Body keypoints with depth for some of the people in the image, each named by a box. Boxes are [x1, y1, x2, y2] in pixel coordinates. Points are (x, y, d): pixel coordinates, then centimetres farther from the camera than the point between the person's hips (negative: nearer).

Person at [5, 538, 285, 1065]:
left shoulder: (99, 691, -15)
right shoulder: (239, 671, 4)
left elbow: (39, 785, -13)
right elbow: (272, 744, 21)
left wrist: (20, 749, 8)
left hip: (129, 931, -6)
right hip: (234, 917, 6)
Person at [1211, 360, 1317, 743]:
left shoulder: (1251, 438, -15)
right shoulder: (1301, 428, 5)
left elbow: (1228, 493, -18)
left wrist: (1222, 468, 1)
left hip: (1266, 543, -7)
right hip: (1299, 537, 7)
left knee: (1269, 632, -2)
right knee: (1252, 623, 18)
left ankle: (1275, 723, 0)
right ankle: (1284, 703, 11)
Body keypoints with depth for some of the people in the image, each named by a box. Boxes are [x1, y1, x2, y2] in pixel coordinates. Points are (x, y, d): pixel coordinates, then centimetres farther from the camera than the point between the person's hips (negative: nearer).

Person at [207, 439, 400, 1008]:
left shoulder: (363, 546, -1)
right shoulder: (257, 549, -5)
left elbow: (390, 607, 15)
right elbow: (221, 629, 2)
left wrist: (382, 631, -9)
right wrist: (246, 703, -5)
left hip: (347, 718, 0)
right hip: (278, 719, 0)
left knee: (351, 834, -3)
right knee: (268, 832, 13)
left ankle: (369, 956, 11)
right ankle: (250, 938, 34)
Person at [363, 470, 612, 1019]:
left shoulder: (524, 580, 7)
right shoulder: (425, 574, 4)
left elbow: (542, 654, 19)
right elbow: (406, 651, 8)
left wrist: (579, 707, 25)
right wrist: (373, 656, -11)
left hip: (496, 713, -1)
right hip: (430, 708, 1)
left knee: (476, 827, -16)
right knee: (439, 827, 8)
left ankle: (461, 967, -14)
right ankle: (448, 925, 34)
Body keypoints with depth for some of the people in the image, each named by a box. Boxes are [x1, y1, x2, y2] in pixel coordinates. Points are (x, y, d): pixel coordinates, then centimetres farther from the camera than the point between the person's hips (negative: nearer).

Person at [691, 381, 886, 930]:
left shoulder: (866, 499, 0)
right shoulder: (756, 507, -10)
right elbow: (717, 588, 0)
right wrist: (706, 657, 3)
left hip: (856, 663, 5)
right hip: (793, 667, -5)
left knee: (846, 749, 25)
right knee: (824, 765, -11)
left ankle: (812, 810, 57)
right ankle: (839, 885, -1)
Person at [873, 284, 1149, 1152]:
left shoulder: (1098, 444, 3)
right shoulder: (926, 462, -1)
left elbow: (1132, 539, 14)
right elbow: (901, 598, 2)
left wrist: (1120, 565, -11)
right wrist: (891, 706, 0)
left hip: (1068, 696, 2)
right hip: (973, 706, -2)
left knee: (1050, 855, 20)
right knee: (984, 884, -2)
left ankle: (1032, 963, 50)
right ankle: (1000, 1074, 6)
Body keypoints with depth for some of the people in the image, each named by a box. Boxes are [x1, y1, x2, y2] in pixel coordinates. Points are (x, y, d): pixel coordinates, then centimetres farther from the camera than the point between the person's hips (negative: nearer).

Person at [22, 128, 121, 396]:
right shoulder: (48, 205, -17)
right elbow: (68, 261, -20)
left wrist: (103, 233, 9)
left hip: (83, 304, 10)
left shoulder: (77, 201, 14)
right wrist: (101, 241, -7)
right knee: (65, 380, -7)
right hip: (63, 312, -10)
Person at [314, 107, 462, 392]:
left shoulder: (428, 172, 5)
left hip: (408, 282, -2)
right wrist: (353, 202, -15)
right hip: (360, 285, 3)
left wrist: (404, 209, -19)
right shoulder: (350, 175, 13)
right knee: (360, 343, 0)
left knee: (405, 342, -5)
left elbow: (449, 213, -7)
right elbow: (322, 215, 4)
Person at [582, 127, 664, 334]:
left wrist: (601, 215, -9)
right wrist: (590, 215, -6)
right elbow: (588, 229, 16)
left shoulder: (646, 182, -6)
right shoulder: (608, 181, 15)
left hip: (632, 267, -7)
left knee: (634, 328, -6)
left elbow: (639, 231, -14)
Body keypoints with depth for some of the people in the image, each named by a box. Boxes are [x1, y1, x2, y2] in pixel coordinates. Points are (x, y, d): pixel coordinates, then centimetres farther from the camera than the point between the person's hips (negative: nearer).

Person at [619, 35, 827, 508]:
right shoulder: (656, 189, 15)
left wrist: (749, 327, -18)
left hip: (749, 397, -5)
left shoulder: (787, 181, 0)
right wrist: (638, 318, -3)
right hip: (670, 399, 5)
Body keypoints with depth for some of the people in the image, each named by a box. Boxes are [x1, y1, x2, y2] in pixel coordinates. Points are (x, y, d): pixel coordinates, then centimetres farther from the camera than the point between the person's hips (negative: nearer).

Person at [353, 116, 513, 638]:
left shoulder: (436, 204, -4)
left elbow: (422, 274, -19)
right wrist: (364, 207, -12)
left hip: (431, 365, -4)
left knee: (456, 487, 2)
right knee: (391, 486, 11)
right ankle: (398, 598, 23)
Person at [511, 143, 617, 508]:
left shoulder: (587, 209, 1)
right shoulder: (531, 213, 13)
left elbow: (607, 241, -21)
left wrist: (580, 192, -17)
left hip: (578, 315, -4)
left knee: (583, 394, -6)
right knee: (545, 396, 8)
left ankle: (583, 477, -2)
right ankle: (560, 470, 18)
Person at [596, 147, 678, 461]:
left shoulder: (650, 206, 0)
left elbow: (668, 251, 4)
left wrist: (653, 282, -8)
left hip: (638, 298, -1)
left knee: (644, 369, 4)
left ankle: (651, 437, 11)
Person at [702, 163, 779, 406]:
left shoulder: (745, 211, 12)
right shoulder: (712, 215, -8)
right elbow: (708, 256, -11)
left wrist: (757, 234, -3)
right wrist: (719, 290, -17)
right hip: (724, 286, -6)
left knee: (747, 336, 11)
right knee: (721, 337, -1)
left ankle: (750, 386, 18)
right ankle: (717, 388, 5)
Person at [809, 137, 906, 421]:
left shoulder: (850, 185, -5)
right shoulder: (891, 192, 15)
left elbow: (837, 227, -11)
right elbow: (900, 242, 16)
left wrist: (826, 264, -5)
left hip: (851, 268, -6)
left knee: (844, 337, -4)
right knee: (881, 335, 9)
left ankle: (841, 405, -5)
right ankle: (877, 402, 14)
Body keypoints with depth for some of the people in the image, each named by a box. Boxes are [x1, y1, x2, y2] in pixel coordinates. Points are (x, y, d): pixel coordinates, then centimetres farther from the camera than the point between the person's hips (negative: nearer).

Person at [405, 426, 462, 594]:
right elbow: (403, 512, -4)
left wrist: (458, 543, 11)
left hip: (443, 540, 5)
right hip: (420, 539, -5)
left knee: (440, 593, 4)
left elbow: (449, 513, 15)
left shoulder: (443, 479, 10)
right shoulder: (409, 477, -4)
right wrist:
====
The problem.
Lines to set down from above: the line with "left hip: (431, 365, -4)", the line with "left ankle: (651, 437, 11)", and every line between, each exactly as written.

Result of the exercise.
left hip: (431, 365, -4)
left knee: (456, 487, 2)
right knee: (391, 486, 11)
right ankle: (398, 598, 23)
Person at [511, 143, 617, 508]:
left shoulder: (587, 209, 1)
right shoulder: (531, 213, 13)
left elbow: (607, 241, -21)
left wrist: (580, 192, -17)
left hip: (578, 315, -4)
left knee: (583, 394, -6)
right knee: (545, 396, 8)
left ankle: (583, 477, -2)
right ankle: (560, 470, 18)
Person at [596, 147, 678, 461]:
left shoulder: (650, 206, 0)
left elbow: (668, 251, 4)
left wrist: (653, 282, -8)
left hip: (638, 298, -1)
left knee: (644, 369, 4)
left ankle: (651, 437, 11)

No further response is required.